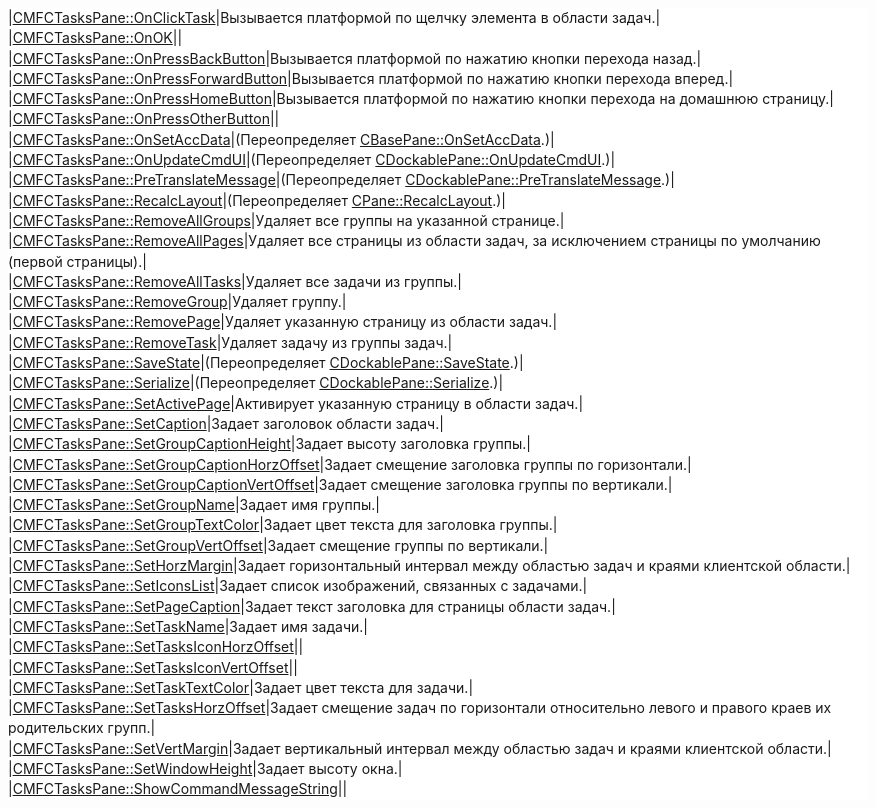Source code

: |[CMFCTasksPane::OnClickTask](#onclicktask)|Вызывается платформой по щелчку элемента в области задач.|  
|[CMFCTasksPane::OnOK](#onok)||  
|[CMFCTasksPane::OnPressBackButton](#onpressbackbutton)|Вызывается платформой по нажатию кнопки перехода назад.|  
|[CMFCTasksPane::OnPressForwardButton](#onpressforwardbutton)|Вызывается платформой по нажатию кнопки перехода вперед.|  
|[CMFCTasksPane::OnPressHomeButton](#onpresshomebutton)|Вызывается платформой по нажатию кнопки перехода на домашнюю страницу.|  
|[CMFCTasksPane::OnPressOtherButton](#onpressotherbutton)||  
|[CMFCTasksPane::OnSetAccData](#onsetaccdata)|(Переопределяет [CBasePane::OnSetAccData](../../mfc/reference/cbasepane-class.md#onsetaccdata).)|  
|[CMFCTasksPane::OnUpdateCmdUI](#onupdatecmdui)|(Переопределяет [CDockablePane::OnUpdateCmdUI](http://msdn.microsoft.com/en-us/5dd61606-1c12-40d4-b024-f3839aa5e2e0).)|  
|[CMFCTasksPane::PreTranslateMessage](#pretranslatemessage)|(Переопределяет [CDockablePane::PreTranslateMessage](http://msdn.microsoft.com/en-us/49a242cc-b158-400e-9e01-0345ec9c3ffd).)|  
|[CMFCTasksPane::RecalcLayout](#recalclayout)|(Переопределяет [CPane::RecalcLayout](../../mfc/reference/cpane-class.md#recalclayout).)|  
|[CMFCTasksPane::RemoveAllGroups](#removeallgroups)|Удаляет все группы на указанной странице.|  
|[CMFCTasksPane::RemoveAllPages](#removeallpages)|Удаляет все страницы из области задач, за исключением страницы по умолчанию (первой страницы).|  
|[CMFCTasksPane::RemoveAllTasks](#removealltasks)|Удаляет все задачи из группы.|  
|[CMFCTasksPane::RemoveGroup](#removegroup)|Удаляет группу.|  
|[CMFCTasksPane::RemovePage](#removepage)|Удаляет указанную страницу из области задач.|  
|[CMFCTasksPane::RemoveTask](#removetask)|Удаляет задачу из группы задач.|  
|[CMFCTasksPane::SaveState](#savestate)|(Переопределяет [CDockablePane::SaveState](http://msdn.microsoft.com/en-us/c5c24249-8d0d-46cb-96d9-9f5c6dc191db).)|  
|[CMFCTasksPane::Serialize](#serialize)|(Переопределяет [CDockablePane::Serialize](http://msdn.microsoft.com/en-us/09787e59-e446-4e76-894b-206d303dcfd6).)|  
|[CMFCTasksPane::SetActivePage](#setactivepage)|Активирует указанную страницу в области задач.|  
|[CMFCTasksPane::SetCaption](#setcaption)|Задает заголовок области задач.|  
|[CMFCTasksPane::SetGroupCaptionHeight](#setgroupcaptionheight)|Задает высоту заголовка группы.|  
|[CMFCTasksPane::SetGroupCaptionHorzOffset](#setgroupcaptionhorzoffset)|Задает смещение заголовка группы по горизонтали.|  
|[CMFCTasksPane::SetGroupCaptionVertOffset](#setgroupcaptionvertoffset)|Задает смещение заголовка группы по вертикали.|  
|[CMFCTasksPane::SetGroupName](#setgroupname)|Задает имя группы.|  
|[CMFCTasksPane::SetGroupTextColor](#setgrouptextcolor)|Задает цвет текста для заголовка группы.|  
|[CMFCTasksPane::SetGroupVertOffset](#setgroupvertoffset)|Задает смещение группы по вертикали.|  
|[CMFCTasksPane::SetHorzMargin](#sethorzmargin)|Задает горизонтальный интервал между областью задач и краями клиентской области.|  
|[CMFCTasksPane::SetIconsList](#seticonslist)|Задает список изображений, связанных с задачами.|  
|[CMFCTasksPane::SetPageCaption](#setpagecaption)|Задает текст заголовка для страницы области задач.|  
|[CMFCTasksPane::SetTaskName](#settaskname)|Задает имя задачи.|  
|[CMFCTasksPane::SetTasksIconHorzOffset](#settasksiconhorzoffset)||  
|[CMFCTasksPane::SetTasksIconVertOffset](#settasksiconvertoffset)||  
|[CMFCTasksPane::SetTaskTextColor](#settasktextcolor)|Задает цвет текста для задачи.|  
|[CMFCTasksPane::SetTasksHorzOffset](#settaskshorzoffset)|Задает смещение задач по горизонтали относительно левого и правого краев их родительских групп.|  
|[CMFCTasksPane::SetVertMargin](#setvertmargin)|Задает вертикальный интервал между областью задач и краями клиентской области.|  
|[CMFCTasksPane::SetWindowHeight](#setwindowheight)|Задает высоту окна.|  
|[CMFCTasksPane::ShowCommandMessageString](#showcommandmessagestring)||  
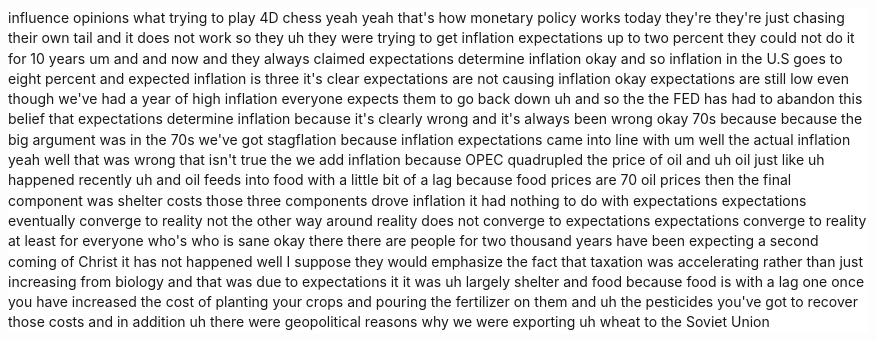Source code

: influence opinions
what trying to play 4D chess
yeah yeah
that's how monetary policy works today
they're they're just chasing their own
tail
and it does not work so they uh they
were trying to get inflation
expectations up to two percent they
could not do it for 10 years
um and and now and they always claimed
expectations determine inflation okay
and so inflation in the U.S goes to
eight percent and expected inflation is
three
it's clear expectations are not causing
inflation okay
expectations are still low
even though we've had a year of high
inflation
everyone expects them to go back down uh
and so the the FED has had to abandon
this belief that expectations determine
inflation because it's clearly wrong and
it's always been wrong
okay
70s because because the big argument was
in the 70s we've got stagflation because
inflation expectations came into line
with um
well the actual inflation yeah well that
was wrong that isn't true
the we add inflation because OPEC
quadrupled the price of oil
and uh oil just like uh happened
recently uh and oil feeds into food with
a little bit of a lag because food
prices are 70 oil prices
then the final component was shelter
costs
those three components drove inflation
it had nothing to do with expectations
expectations eventually converge to
reality not the other way around reality
does not converge to expectations
expectations converge to reality at
least for everyone who's who is sane
okay there there are people for two
thousand years have been expecting
a second coming of Christ it has not
happened well I suppose they would
emphasize the fact that taxation was
accelerating rather than just increasing
from biology and that was due to
expectations
it it was uh largely shelter and food
because food is with a lag
one once you have increased the cost of
planting your crops and pouring the
fertilizer on them and uh the pesticides
you've got to recover those costs and in
addition uh there were geopolitical
reasons why we were exporting uh wheat
to the Soviet Union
──────
- **INSTRUCTIONS TO FOLLOW**
Tell me how many lines of the records include the word "заголовка", and say nothing else.

- **RESULT OF THE TASK**
5